## How to complete this task
One number is the whole answer: how many lines of the records include "opencv".

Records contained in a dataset
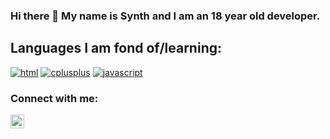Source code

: ### Hi there 👋 My name is Synth and I am an 18 year old developer.

## Languages I am fond of/learning:

<a href="https://github.com/synthofficial/html"><img src="https://img.shields.io/badge/html-0768A8.svg?style=for-the-badge&logo=html5&logoColor=0768a8&labelColor=ffffff" alt="html"></a>
<a href="https://github.com/synthofficial/cpp"><img src="https://img.shields.io/badge/C++-4B0082.svg?style=for-the-badge&logo=c%2B%2B&logoColor=4B0082&labelColor=ffffff" alt="cplusplus"></a>
<a href="https://github.com/synthofficial/javascript"><img src="https://img.shields.io/badge/JS-f5f542.svg?style=for-the-badge&logo=c%2B%2B&logoColor=f5f542&labelColor=ffffff" alt="javascript"></a>

### Connect with me:
[<img align="left" alt="discord-server" width="22px" src="https://cdn.jsdelivr.net/npm/simple-icons@v3/icons/discord.svg" />][discord]

[discord]: https://discord.gg/KPgA4p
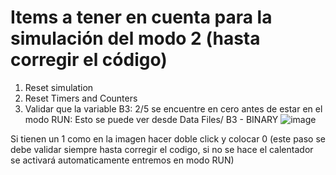 # Items a tener en cuenta para la simulación del modo 2 (hasta corregir el código)


1. Reset simulation
2. Reset Timers and Counters
3. Validar que la variable B3: 2/5 se encuentre en cero antes de estar en el modo RUN:
  Esto se puede ver desde Data Files/ B3 - BINARY
  ![image](https://github.com/user-attachments/assets/2d6db777-7100-4dbd-bbc2-01fd6bb0993c)

Si tienen un 1 como en la imagen hacer doble click y colocar 0
  (este paso se debe validar siempre hasta corregir el codigo, si no se hace el calentador se activará automaticamente entremos en modo RUN)
  
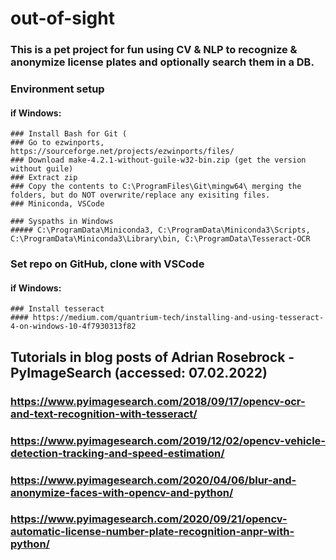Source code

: # out-of-sight
### This is a pet project for fun using CV & NLP to recognize & anonymize license plates and optionally search them in a DB.

### Environment setup
#### if Windows:
    ### Install Bash for Git (
    ### Go to ezwinports, https://sourceforge.net/projects/ezwinports/files/
    ### Download make-4.2.1-without-guile-w32-bin.zip (get the version without guile)
    ### Extract zip
    ### Copy the contents to C:\ProgramFiles\Git\mingw64\ merging the folders, but do NOT overwrite/replace any exisiting files.    
    ### Miniconda, VSCode

    ### Syspaths in Windows
    ##### C:\ProgramData\Miniconda3, C:\ProgramData\Miniconda3\Scripts, C:\ProgramData\Miniconda3\Library\bin, C:\ProgramData\Tesseract-OCR

### Set repo on GitHub, clone with VSCode

#### if Windows:
    ### Install tesseract
    #### https://medium.com/quantrium-tech/installing-and-using-tesseract-4-on-windows-10-4f7930313f82

## Tutorials in blog posts of Adrian Rosebrock - PyImageSearch (accessed: 07.02.2022)
### https://www.pyimagesearch.com/2018/09/17/opencv-ocr-and-text-recognition-with-tesseract/
### https://www.pyimagesearch.com/2019/12/02/opencv-vehicle-detection-tracking-and-speed-estimation/
### https://www.pyimagesearch.com/2020/04/06/blur-and-anonymize-faces-with-opencv-and-python/
### https://www.pyimagesearch.com/2020/09/21/opencv-automatic-license-number-plate-recognition-anpr-with-python/
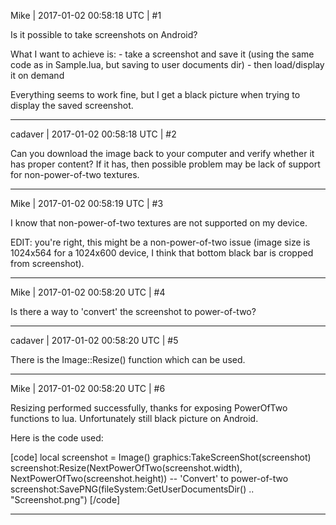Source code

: Mike | 2017-01-02 00:58:18 UTC | #1

Is it possible to take screenshots on Android?

What I want to achieve is:
    - take a screenshot and save it (using the same code as in Sample.lua, but saving to user documents dir)
    - then load/display it on demand

Everything seems to work fine, but I get a black picture when trying to display the saved screenshot.

-------------------------

cadaver | 2017-01-02 00:58:18 UTC | #2

Can you download the image back to your computer and verify whether it has proper content? If it has, then possible problem may be lack of support for non-power-of-two textures.

-------------------------

Mike | 2017-01-02 00:58:19 UTC | #3

I know that non-power-of-two textures are not supported on my device.

EDIT: you're right, this might be a non-power-of-two issue (image size is 1024x564 for a 1024x600 device, I think that bottom black bar is cropped from screenshot).

-------------------------

Mike | 2017-01-02 00:58:20 UTC | #4

Is there a way to 'convert' the screenshot to power-of-two?

-------------------------

cadaver | 2017-01-02 00:58:20 UTC | #5

There is the Image::Resize() function which can be used.

-------------------------

Mike | 2017-01-02 00:58:20 UTC | #6

Resizing performed successfully, thanks for exposing PowerOfTwo functions to lua.
Unfortunately still black picture on Android.

Here is the code used:

[code]
		local screenshot = Image()
		graphics:TakeScreenShot(screenshot)
		screenshot:Resize(NextPowerOfTwo(screenshot.width), NextPowerOfTwo(screenshot.height)) -- 'Convert' to power-of-two
		screenshot:SavePNG(fileSystem:GetUserDocumentsDir() .. "Screenshot.png")
[/code]

-------------------------

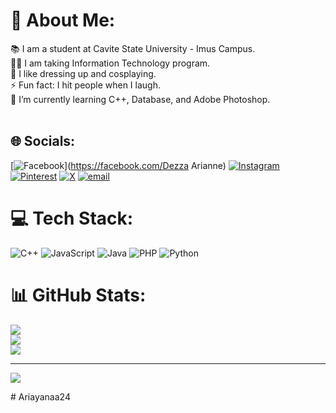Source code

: # 💫 About Me:
📚 I am a student at Cavite State University - Imus Campus.<br>✍🏻 I am taking Information Technology program.<br>👯 I like dressing up and cosplaying.<br>⚡ Fun fact: I hit people when I laugh.<br>🌱 I’m currently learning C++, Database, and Adobe Photoshop.<br><br>


## 🌐 Socials:
[![Facebook](https://img.shields.io/badge/Facebook-%231877F2.svg?logo=Facebook&logoColor=white)](https://facebook.com/Dezza Arianne) [![Instagram](https://img.shields.io/badge/Instagram-%23E4405F.svg?logo=Instagram&logoColor=white)](https://instagram.com/@ariyaa_na) [![Pinterest](https://img.shields.io/badge/Pinterest-%23E60023.svg?logo=Pinterest&logoColor=white)](https://pinterest.com/akakeimo) [![X](https://img.shields.io/badge/X-black.svg?logo=X&logoColor=white)](https://x.com/kezonnie) [![email](https://img.shields.io/badge/Email-D14836?logo=gmail&logoColor=white)](mailto:dezzaarianneb@gmail.com) 

# 💻 Tech Stack:
![C++](https://img.shields.io/badge/c++-%2300599C.svg?style=for-the-badge&logo=c%2B%2B&logoColor=white) ![JavaScript](https://img.shields.io/badge/javascript-%23323330.svg?style=for-the-badge&logo=javascript&logoColor=%23F7DF1E) ![Java](https://img.shields.io/badge/java-%23ED8B00.svg?style=for-the-badge&logo=openjdk&logoColor=white) ![PHP](https://img.shields.io/badge/php-%23777BB4.svg?style=for-the-badge&logo=php&logoColor=white) ![Python](https://img.shields.io/badge/python-3670A0?style=for-the-badge&logo=python&logoColor=ffdd54)
# 📊 GitHub Stats:
![](https://github-readme-stats.vercel.app/api?username=ariyanaa24&theme=dark&hide_border=false&include_all_commits=false&count_private=false)<br/>
![](https://nirzak-streak-stats.vercel.app/?user=ariyanaa24&theme=dark&hide_border=false)<br/>
![](https://github-readme-stats.vercel.app/api/top-langs/?username=ariyanaa24&theme=dark&hide_border=false&include_all_commits=false&count_private=false&layout=compact)

---
[![](https://visitcount.itsvg.in/api?id=ariyanaa24&icon=7&color=10)](https://visitcount.itsvg.in)

<!-- Proudly created with GPRM ( https://gprm.itsvg.in ) --># Ariayanaa24

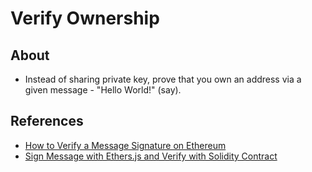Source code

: # Verify Ownership

## About

- Instead of sharing private key, prove that you own an address via a given message - "Hello World!" (say).

## References

- [How to Verify a Message Signature on Ethereum
  ](https://docs.alchemy.com/docs/how-to-verify-a-message-signature-on-ethereum)
- [Sign Message with Ethers.js and Verify with Solidity Contract](https://www.youtube.com/watch?v=Y6MtQG6IEGk)
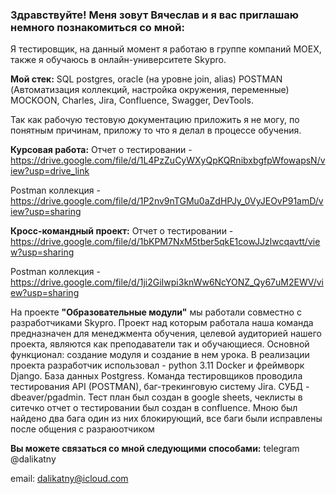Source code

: ### Здравствуйте! Меня зовут Вячеслав и я вас приглашаю немного познакомиться со мной:
Я тестировщик, на данный момент я работаю в группе компаний MOEX, также я обучаюсь в онлайн-университете Skypro.

**Мой стек:** SQL postgres, oracle (на уровне join, alias) POSTMAN (Автоматизация коллекций, настройка окружения, переменные) MOCKOON, Charles, Jira, Confluence, Swagger, DevTools. 

Так как рабочую тестовую документацию приложить я не могу, по понятным причинам, приложу то что я делал в процессе обучения.

**Курсовая работа:**
Отчет о тестировании - https://drive.google.com/file/d/1L4PzZuCyWXyQpKQRnibxbgfpWfowapsN/view?usp=drive_link 

Postman коллекция - https://drive.google.com/file/d/1P2nv9nTGMu0aZdHPJy_0VyJEOvP91amD/view?usp=sharing


**Кросс-командный проект:**
Отчет о тестировании - https://drive.google.com/file/d/1bKPM7NxM5tber5qkE1cowJJzlwcqavtt/view?usp=sharing

Postman коллекция - https://drive.google.com/file/d/1ji2GiIwpi3knWw6NcYONZ_Qy67uM2EWV/view?usp=sharing

На проекте **"Образовательные модули"** мы работали совместно с разработчиками Skypro.
Проект над которым работала наша команда предназначен для менеджмента обучения, целевой аудиторией  нашего проекта, являются как преподаватели так и обучающиеся. 
Основной функционал: создание модуля и создание в нем урока.
В реализации проекта разработчик использовал - python 3.11  Docker и фреймворк Django. База данных Postgress.
Команда тестировщиков проводила тестирования API (POSTMAN), баг-трекинговую систему Jira. СУБД - dbeaver/pgadmin. 
Тест план был создан в google sheets, чеклисты в ситечко отчет о тестировании был создан в confluence.
Мною был найдено два бага один из них блокирующий, все баги были исправлены после общения с разраюотчиком

**Вы можете связаться со мной следующими способами:**
telegram @dalikatny

email: dalikatny@icloud.com

<!--
**dalikatny/dalikatny** is a ✨ _special_ ✨ repository because its `README.md` (this file) appears on your GitHub profile.

Here are some ideas to get you started:

- 🔭 I’m currently working on ...
- 🌱 I’m currently learning ...
- 👯 I’m looking to collaborate on ...
- 🤔 I’m looking for help with ...
- 💬 Ask me about ...
- 📫 How to reach me: ...
- 😄 Pronouns: ...
- ⚡ Fun fact: ...
-->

## Written reply
4